Price caps are all the rage these days on the energy scene. The European Union is capping the price of gas and the G7 group is trying to cap the price of exported Russian oil. Both amount to direct market intervention of the sort normally associated with authoritarian regimes. Could price caps kill the free market? The idea of a free market is one where the price of a product or commodity is determined purely by its fundamentals: supply and demand. The reality is that there is no completely free market today. There are too many large market players—investment banks, for instance, or sovereign wealth funds—that have enough power to swing prices on any given day.
Yet market swings are one thing. Direct intervention is quite another. In times of crisis and panic, however, decisions that need to be made are rarely of the popular variety. The gas price caps in the European Union are perhaps the best example so far.
Some fifteen members of the bloc supported the idea of capping the price of imported natural gas. That sounds like a popular decision. It is, however, decidedly not popular among the suppliers of this gas, including Norway, Qatar, and the United States.
One of the notable opponents of the EU-wide gas price cap was Germany, which is also the biggest gas importer in the bloc.  A price cap “always harbors the risk that the producers will then sell their gas elsewhere,” Chancellor Olaf Scholz said in comments on the cap, effectively summing up the biggest problem with capping prices artificially.

The bigger problem is that this capping constitutes direct government interference in how markets operate, which prevents them from continuing to operate. And this risks a real breakdown.
If we look at price caps as a sort of subsidy—which is the way Germany is implementing its own price caps, with lower gas and electricity prices for a certain level of consumption—the picture, and the risk, may become clearer.
Subsidizing a product or a service normally leads to greater demand for this product or service. But if supply is limited—and gas supply for Europe from producers other than Russia is indeed limited—market prices would go up.
This means the governments subsidizing the product or service would need to pay more to subsidize it. And this, in turn, would lead to higher taxes because the money has to come from somewhere. In the end, the consumers end up paying more anyway, just in a more roundabout way.
This is a highly fragile system, as evidenced by the breakdown of the economies of the former Soviet block after the fall of their totalitarian governments and the return to free markets where prices were determined by demand and supply after years of heavy subsidizing. It was not a pretty picture.

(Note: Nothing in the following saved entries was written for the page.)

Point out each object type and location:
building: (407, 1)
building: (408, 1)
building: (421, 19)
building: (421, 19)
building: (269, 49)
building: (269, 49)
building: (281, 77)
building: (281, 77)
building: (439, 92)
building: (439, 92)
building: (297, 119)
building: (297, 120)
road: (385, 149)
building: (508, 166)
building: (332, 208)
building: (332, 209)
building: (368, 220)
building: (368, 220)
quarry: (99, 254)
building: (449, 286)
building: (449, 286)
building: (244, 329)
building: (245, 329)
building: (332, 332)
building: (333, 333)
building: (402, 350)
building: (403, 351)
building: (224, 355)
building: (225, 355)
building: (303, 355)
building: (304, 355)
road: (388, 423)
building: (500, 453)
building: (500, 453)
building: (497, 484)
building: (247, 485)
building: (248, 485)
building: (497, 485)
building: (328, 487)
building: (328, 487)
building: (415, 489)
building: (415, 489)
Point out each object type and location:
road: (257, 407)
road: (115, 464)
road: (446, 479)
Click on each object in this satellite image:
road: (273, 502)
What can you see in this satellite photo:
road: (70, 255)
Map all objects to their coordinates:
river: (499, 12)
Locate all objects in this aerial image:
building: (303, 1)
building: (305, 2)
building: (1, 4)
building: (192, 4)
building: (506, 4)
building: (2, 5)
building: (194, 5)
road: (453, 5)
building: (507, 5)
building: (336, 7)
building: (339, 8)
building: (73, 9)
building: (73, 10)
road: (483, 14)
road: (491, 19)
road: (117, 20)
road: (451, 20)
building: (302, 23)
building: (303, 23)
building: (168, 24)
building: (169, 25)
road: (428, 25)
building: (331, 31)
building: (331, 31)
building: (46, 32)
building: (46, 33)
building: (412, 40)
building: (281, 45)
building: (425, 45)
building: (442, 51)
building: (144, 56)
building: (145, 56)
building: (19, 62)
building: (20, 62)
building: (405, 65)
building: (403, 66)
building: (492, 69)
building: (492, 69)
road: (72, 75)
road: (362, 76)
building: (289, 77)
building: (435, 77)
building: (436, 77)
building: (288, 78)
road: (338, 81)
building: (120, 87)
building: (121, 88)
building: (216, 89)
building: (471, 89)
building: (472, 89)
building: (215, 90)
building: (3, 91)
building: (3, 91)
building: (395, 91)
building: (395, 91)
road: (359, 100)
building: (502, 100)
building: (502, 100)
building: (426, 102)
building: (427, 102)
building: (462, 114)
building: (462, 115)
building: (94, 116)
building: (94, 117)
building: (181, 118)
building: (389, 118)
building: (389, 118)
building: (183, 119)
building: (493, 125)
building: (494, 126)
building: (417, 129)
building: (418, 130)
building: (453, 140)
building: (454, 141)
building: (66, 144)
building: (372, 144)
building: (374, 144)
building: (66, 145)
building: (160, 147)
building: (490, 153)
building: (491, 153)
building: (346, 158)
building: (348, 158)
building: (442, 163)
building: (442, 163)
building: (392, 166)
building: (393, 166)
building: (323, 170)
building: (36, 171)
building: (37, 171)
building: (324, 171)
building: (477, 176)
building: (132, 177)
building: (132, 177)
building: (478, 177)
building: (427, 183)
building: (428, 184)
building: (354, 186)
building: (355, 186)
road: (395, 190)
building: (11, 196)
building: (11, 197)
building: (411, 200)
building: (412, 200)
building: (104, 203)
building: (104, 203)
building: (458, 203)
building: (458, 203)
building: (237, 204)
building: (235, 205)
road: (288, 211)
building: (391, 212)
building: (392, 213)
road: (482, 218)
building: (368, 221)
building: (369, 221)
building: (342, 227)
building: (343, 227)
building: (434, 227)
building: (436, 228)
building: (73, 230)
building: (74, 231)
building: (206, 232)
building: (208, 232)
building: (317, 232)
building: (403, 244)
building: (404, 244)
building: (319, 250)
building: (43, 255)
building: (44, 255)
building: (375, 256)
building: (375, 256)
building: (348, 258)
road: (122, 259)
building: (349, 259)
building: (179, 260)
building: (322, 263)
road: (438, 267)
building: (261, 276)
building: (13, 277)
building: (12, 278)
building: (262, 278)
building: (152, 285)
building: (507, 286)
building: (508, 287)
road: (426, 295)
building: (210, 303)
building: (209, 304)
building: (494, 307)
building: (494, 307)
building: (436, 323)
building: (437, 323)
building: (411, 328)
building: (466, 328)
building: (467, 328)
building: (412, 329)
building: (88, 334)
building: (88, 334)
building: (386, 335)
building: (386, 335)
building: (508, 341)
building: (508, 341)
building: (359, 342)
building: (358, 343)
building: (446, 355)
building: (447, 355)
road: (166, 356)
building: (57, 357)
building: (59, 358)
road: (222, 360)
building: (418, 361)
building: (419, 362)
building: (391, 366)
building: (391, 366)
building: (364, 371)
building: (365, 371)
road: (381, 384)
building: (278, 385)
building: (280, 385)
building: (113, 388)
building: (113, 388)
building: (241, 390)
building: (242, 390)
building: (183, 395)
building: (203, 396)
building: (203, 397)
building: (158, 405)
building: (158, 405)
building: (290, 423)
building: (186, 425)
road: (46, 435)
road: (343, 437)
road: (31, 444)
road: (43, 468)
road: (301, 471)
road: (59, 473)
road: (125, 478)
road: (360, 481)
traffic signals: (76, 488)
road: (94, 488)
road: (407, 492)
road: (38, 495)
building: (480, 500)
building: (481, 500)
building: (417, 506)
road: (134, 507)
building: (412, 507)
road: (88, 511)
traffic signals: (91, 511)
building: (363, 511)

Meanwhile, as EU leaders mull their caps over, the G7 has announced it will be ready with its price cap on Russian oil within weeks. Apparently, the idea of having a floating price has been dropped in favour of a fixed price, to be enforced by insurers and financial service providers residing in members of the group. Yet many questions remain unanswered.
These were most recently summed up in this Reuters story, which said that what the G7 is betting on is mainly the fact that 95 percent of the world’s shipping fleet gets its insurance from the International Group of Protection & Indemnity Clubs, which is based in the UK. If these insurers refuse to cover Russian cargos, then these cargos are going nowhere.
Of course, commentators have noted that buyers could also insure the cargos, meaning China and India could continue receiving Russian oil in substantial volumes as long as they can secure vessels, which might also be a challenge.
Yet the very fact that the world’s seven wealthiest countries have come together to cap the price of the world’s most traded commodity is a big deal: in a way, it is a market intervention larger in scale than the EU gas price cap idea. And this makes it potentially more dangerous.
If Russia goes through with its plan to stop selling oil to capping countries, this might result in a further cut in its oil production. This, in turn, would shrink the already tight global supply, pushing oil prices higher and contributing to inflation that the whole world is struggling with.
The biggest risk, however, is that these price-capping initiatives open the door to more consistent market intervention in the future. If it can happen once, it could happen again, and each consecutive time it would be easier and probably feel more natural. And if this sort of intervention becomes chronic, so to speak, it would mark the end of even the illusion of a free market and the beginning of a new era.